Much fun was had in our corner of bloops, bleeps, whooshes and flashing lights and it was wonderful to see so many young, and not so young, people diving into the world of electronic sound and vision.
Apart from the new livery, matching t-shirts and a bigger LED screen, this year we made an important change to the format (for which I had an exemption): no screens! By which I mean no apps on iPads, no Ableton, just synths and other hardware (and carrots).
Obviously that was a bit fiddly for me on the video side, especially while working in broad daylight – so no projectors – but I tried as much as the software would allow to make the experience about interacting directly with tactile equipment.
What I’ve done in the past for workshops is have the interface that I usually use when performing on screen – you can see the output in the preview window. It’s not ideal but I thought that, while it’s not possible for someone to get the full projected experience of what I do, they can see the interaction between the control surface and the clips that are being played and what the controller is affecting.
The small problem with this is that the controller is basically mirrored on screen and the output is quite small as there isn’t much space for it – useful for me when I need to know what to cue up, playing live and all the subsidiary information on what’s going on, but confusing in a workshop for young people. The big problem is that as soon as someone sees the mouse on the table they stop using the controller – it’s got a lot of knobs, faders and buttons, I expect it can be a bit intimidating – and head for what they know.
Makes a lot of sense in one way but I think it’s very flat as an experience and you can only do one thing at a time, while the APC40 will let you work eight channels of video simultaneously, which is a lot more fun.

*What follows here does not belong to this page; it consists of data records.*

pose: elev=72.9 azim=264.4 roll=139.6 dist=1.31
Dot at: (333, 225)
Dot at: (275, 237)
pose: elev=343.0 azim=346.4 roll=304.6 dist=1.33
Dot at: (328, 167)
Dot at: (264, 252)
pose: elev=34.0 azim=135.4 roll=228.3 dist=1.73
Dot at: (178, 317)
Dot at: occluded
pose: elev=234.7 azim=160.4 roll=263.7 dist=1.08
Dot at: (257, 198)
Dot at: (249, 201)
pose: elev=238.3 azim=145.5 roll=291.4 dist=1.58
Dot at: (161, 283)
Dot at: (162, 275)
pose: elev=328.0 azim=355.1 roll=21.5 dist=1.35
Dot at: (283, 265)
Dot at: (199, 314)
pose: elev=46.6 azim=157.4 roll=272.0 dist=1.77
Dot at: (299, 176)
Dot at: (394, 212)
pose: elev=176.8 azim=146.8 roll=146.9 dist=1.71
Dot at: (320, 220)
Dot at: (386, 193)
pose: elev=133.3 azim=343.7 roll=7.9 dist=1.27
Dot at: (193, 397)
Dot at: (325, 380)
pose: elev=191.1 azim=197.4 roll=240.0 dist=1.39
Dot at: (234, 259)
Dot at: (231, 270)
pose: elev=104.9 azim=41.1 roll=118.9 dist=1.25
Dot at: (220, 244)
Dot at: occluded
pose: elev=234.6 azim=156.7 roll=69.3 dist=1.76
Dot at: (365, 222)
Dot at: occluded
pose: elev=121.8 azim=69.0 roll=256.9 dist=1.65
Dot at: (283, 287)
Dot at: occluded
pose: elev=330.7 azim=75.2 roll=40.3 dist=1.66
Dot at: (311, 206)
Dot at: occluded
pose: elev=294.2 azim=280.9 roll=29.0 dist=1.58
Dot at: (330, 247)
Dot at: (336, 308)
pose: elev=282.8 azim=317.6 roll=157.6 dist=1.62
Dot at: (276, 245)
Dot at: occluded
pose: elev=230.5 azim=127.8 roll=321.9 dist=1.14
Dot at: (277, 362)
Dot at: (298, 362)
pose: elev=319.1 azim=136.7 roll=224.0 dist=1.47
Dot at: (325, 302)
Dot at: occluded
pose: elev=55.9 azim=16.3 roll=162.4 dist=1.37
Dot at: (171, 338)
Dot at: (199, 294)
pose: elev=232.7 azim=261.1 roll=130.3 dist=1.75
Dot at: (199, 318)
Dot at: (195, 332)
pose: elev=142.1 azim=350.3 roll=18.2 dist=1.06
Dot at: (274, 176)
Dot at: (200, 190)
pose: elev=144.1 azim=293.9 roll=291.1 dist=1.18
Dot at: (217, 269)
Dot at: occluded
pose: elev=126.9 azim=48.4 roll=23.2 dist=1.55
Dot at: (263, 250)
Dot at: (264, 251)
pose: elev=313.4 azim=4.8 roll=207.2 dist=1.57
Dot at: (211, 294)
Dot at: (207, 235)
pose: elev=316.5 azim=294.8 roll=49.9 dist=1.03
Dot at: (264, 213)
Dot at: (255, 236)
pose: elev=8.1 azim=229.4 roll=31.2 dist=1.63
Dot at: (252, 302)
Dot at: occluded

So the second day of the workshops I set GrandVJ to output full screen, hiding everything but the end result and set the screen to black when each person started playing. Then I just told them as little as possible to get started and let them experiment:
“This is a video mixer, these eight faders each control a video clip and the higher you push each one the more you can see of that clip on screen. And this knob puts an effect over everything all at once.”
More than enough information to start off with and the master effect adds a lot of exciting crazy without being complicated. That way they had to use the controller for everything and try and work out for themselves, with their hands, how to make what they could see on screen. From there I could bring in ‘These three knobs change the colours’, ‘this one zooms in’, ‘this does tiling’ and ‘all these other buttons have different videos to play if you want to make a change.’
The end result was I had much more engagement, for longer, from most of the kids, more questions and a lot more ‘This is cool…’ and ‘Oh, Wow!‘s which I, and it sounded like they, enjoyed immensely.
I guess the obvious secret is to, as much as possible, make the experience be about playing the video and not the software. I’m already working on making that better for the next time, and speaking of which…
We’ll be back on the road soon, bringing the audiovisual circus to a tent at the Cornbury Festival in July. If you’re coming along, do pop in to see us, say ‘Hello’ and have a play.
And as an end note, but an important one, it was wonderful to see how many girls wanted to be (and were) involved over the weekend. We’re very aware that the perception of what we do is that it’s ‘a thing for boys’ and we’re absolutely against that, it’s ridiculous, and we hope we can do our part to stop this being a thing.
Perhaps it was a function of everyone being so young but the experience of Wychwood was far more ‘that looks exciting I want a go,’ I expect because everyone was too young to have been told enough times what they’re supposed to like, I hope that it’s because everyone isn’t getting told that any more (but I expect not). In either case, I hope that we might have pointed some people in the direction of what they want to do rather than what they’re supposed to want to do by people who think they know best.